


  1. “Is it possible to write a history that does not reinforce dominant cultural values?” I think you have hit the nail square on the head. Why is it that feminists, and many others often use “equality” as their benchmark? It seems that a human characteristic and stumbling block is the inability to recognize and attack multiple problems simultaneously. In this case, scholars and activists have been able to recognize the inequality generated through the subordination of women. They see women occupying supportive roles to patriarchal men, being abused by men, being killed and harmed by the culture and the symptoms of that culture. However as their focus narrows to concentrate on particular “symptoms” of a culture based on exploitation, and importation, they often become oblivious or unable to focus on the larger cause of the problems, the system structure itself.

    One possible explanation for why the history you are studying avoids the subject of assimilation and system structure, instead focusing on equality, is the difficulty of grappling with the immense task of reinventing all of culture and civilization.
    It is much easier to focus on one labor movement, or civil action, than it is to try to get a handle on how to bring about sustainability in a culture inculcated with the idea that growth is the goal, and sustainability equals failure.

    Further, to teach students that assimilation is something to question, that never ending growth will lead to an eventual total collapse, that nature must be respected and celebrated before a true justice will be served, to teach them that the particular president we have isn’t the problem, rather it is the fact that we have a president, is dangerous. It would lead to a rebellion, a revolution, a true system wide change, and that would severely damage those who hold power; in the college industry, in the book industry, in every industry. After all even the school you are attending is not only the product of an industrial civilization, it is in itself an industrial machine, and its goal is to produce an ever growing number of parts which will assimilate into the industrial machine upon graduation.

    Maybe you feel inarticulate, judged, and judgmental, because for you to state your opinion threatens every thing that the school is built upon, everything that you and your co students lives are built upon, and everything that you and your fellow students are paying a lot of money to learn how to be.

    Comment by eug — November 21, 2007 @ 11:13 p11 | Reply

  2. OK, case in point. I have submitted my comment, and now the site says “your comment is awaiting moderation,” and I think that is exactly the problem you are facing in your class. Moderation is required for the system to work, and for the school to function.

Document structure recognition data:
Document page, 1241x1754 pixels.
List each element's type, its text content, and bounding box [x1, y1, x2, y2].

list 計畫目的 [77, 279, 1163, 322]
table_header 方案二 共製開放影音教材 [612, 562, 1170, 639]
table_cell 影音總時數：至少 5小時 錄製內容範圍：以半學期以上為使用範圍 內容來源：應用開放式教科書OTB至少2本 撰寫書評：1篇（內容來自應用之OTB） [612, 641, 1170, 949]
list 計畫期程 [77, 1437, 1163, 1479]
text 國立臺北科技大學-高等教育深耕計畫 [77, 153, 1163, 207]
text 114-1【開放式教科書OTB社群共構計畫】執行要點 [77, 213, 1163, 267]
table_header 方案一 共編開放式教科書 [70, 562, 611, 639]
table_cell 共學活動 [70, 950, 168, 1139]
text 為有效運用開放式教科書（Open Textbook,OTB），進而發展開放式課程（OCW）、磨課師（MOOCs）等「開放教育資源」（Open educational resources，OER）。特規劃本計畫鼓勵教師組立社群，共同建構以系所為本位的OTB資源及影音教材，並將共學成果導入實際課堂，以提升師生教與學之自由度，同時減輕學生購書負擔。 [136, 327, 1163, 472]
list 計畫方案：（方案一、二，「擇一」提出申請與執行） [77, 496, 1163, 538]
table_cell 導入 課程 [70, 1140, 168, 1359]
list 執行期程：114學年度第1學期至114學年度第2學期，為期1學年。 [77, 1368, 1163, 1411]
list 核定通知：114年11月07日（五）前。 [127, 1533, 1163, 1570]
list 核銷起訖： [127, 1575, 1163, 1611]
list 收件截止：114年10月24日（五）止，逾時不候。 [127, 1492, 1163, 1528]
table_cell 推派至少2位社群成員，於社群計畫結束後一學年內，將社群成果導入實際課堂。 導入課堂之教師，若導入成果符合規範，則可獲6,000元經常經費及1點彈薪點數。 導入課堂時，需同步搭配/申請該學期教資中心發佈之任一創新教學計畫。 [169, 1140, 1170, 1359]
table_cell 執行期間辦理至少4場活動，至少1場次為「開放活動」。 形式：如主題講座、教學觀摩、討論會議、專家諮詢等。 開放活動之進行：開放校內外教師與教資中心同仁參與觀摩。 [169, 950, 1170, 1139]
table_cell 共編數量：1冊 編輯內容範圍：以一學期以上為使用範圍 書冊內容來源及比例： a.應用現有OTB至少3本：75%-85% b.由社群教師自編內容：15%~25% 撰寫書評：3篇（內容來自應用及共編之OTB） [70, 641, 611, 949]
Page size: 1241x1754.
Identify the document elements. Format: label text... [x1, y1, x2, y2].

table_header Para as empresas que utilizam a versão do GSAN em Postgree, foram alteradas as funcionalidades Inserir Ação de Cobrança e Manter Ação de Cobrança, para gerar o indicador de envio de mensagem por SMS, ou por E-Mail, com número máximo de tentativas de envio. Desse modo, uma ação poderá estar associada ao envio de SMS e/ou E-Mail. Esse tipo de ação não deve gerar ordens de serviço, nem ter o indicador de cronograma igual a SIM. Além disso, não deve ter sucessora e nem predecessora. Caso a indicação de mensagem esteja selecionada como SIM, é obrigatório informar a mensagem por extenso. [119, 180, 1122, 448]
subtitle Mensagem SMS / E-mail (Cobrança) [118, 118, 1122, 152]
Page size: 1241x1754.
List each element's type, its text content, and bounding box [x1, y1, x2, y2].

What to produce | For each statement, say yes or no to whether it agrees with the blog comments, and quote the exact words that settle it. (a) The first comment calls the school the student attends an industrial machine in itself. (b) The first comment says focusing on one labor movement is harder than working out how to bring about sustainability. (c) The second comment reports that the submitted comment was shown as awaiting moderation.

Task response |
(a) Yes: "it is in itself an industrial machine"
(b) No: "It is much easier to focus on one labor movement, or civil action, than it is to try to get a handle on how to bring about sustainability"
(c) Yes: "now the site says “your comment is awaiting moderation,”"